**EXERCISE DIRECTIONS**
Will you copy every line of text in the listing below, word for word, and leave the pictures out of your answer?

(Page-level text extractions)
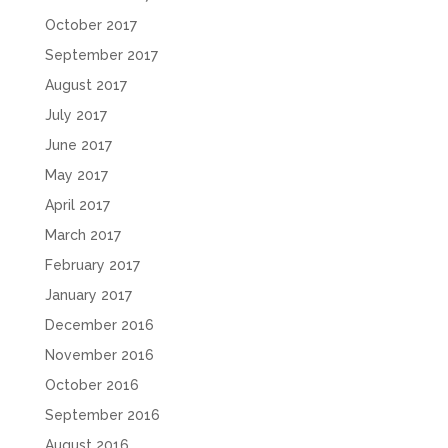
October 2017
September 2017
August 2017
July 2017
June 2017
May 2017
April 2017
March 2017
February 2017
January 2017
December 2016
November 2016
October 2016
September 2016
August 2016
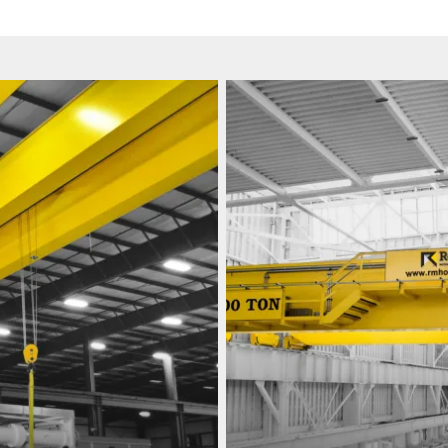
View
Our
Work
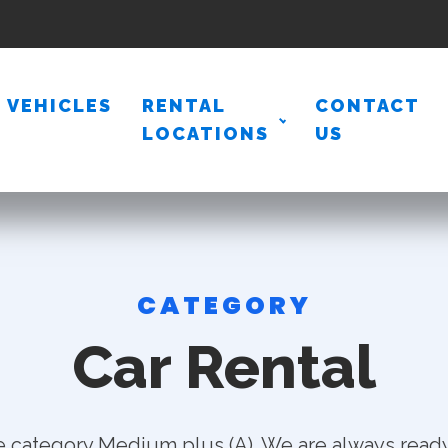
VEHICLES
RENTAL
CONTACT
LOCATIONS
US
CATEGORY
Car Rental
e category Medium plus (A). We are always ready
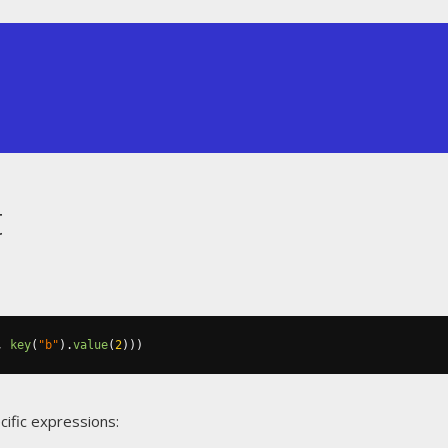
t
,
key
(
"b"
).
value
(
2
)))
cific expressions:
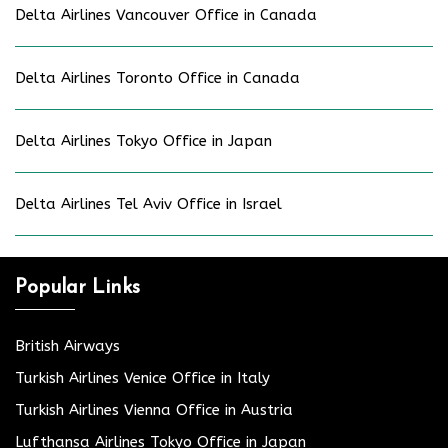
Delta Airlines Vancouver Office in Canada
Delta Airlines Toronto Office in Canada
Delta Airlines Tokyo Office in Japan
Delta Airlines Tel Aviv Office in Israel
Popular Links
British Airways
Turkish Airlines Venice Office in Italy
Turkish Airlines Vienna Office in Austria
Lufthansa Airlines Tokyo Office in Japan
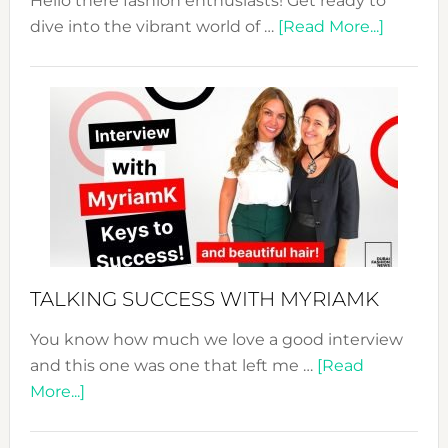
Hello there fashion enthusiasts! Get ready to
about
dive into the vibrant world of …
[Read More...]
The
Sustain
Fashion
Expo
–
Your
Pathwa
to
Sustain
Style!
TALKING SUCCESS WITH MYRIAMK
You know how much we love a good interview
and this one was one that left me …
[Read
about
More...]
TALKING
SUCCESS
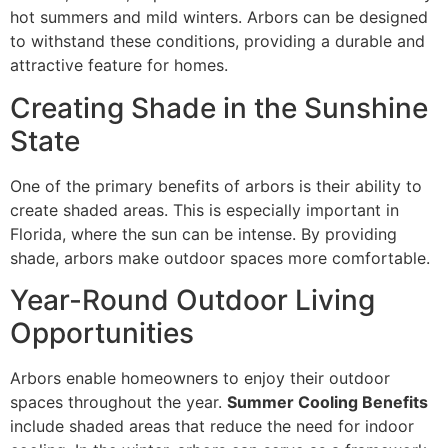
hot summers and mild winters. Arbors can be designed
to withstand these conditions, providing a durable and
attractive feature for homes.
Creating Shade in the Sunshine
State
One of the primary benefits of arbors is their ability to
create shaded areas. This is especially important in
Florida, where the sun can be intense. By providing
shade, arbors make outdoor spaces more comfortable.
Year-Round Outdoor Living
Opportunities
Arbors enable homeowners to enjoy their outdoor
spaces throughout the year.
Summer Cooling Benefits
include shaded areas that reduce the need for indoor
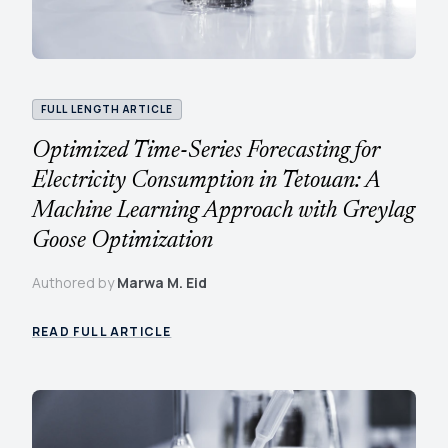
FULL LENGTH ARTICLE
Optimized Time-Series Forecasting for
Electricity Consumption in Tetouan: A
Machine Learning Approach with Greylag
Goose Optimization
Authored by
Marwa M. Eid
READ FULL ARTICLE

**EXERCISE ANSWER**
October 2017
September 2017
August 2017
July 2017
June 2017
May 2017
April 2017
March 2017
February 2017
January 2017
December 2016
November 2016
October 2016
September 2016
August 2016
View
Our
Work
VEHICLES
RENTAL
CONTACT
LOCATIONS
US
CATEGORY
Car Rental
e category Medium plus (A). We are always ready
t
,
key
(
"b"
).
value
(
2
)))
cific expressions:
Delta Airlines Vancouver Office in Canada
Delta Airlines Toronto Office in Canada
Delta Airlines Tokyo Office in Japan
Delta Airlines Tel Aviv Office in Israel
Popular Links
British Airways
Turkish Airlines Venice Office in Italy
Turkish Airlines Vienna Office in Austria
Lufthansa Airlines Tokyo Office in Japan
Hello there fashion enthusiasts! Get ready to
about
dive into the vibrant world of …
[Read More...]
The
Sustain
Fashion
Expo
–
Your
Pathwa
to
Sustain
Style!
TALKING SUCCESS WITH MYRIAMK
You know how much we love a good interview
and this one was one that left me …
[Read
about
More...]
TALKING
SUCCESS
hot summers and mild winters. Arbors can be designed
to withstand these conditions, providing a durable and
attractive feature for homes.
Creating Shade in the Sunshine
State
One of the primary benefits of arbors is their ability to
create shaded areas. This is especially important in
Florida, where the sun can be intense. By providing
shade, arbors make outdoor spaces more comfortable.
Year-Round Outdoor Living
Opportunities
Arbors enable homeowners to enjoy their outdoor
spaces throughout the year.
Summer Cooling Benefits
include shaded areas that reduce the need for indoor
FULL LENGTH ARTICLE
Optimized Time-Series Forecasting for
Electricity Consumption in Tetouan: A
Machine Learning Approach with Greylag
Goose Optimization
Authored by
Marwa M. Eid
READ FULL ARTICLE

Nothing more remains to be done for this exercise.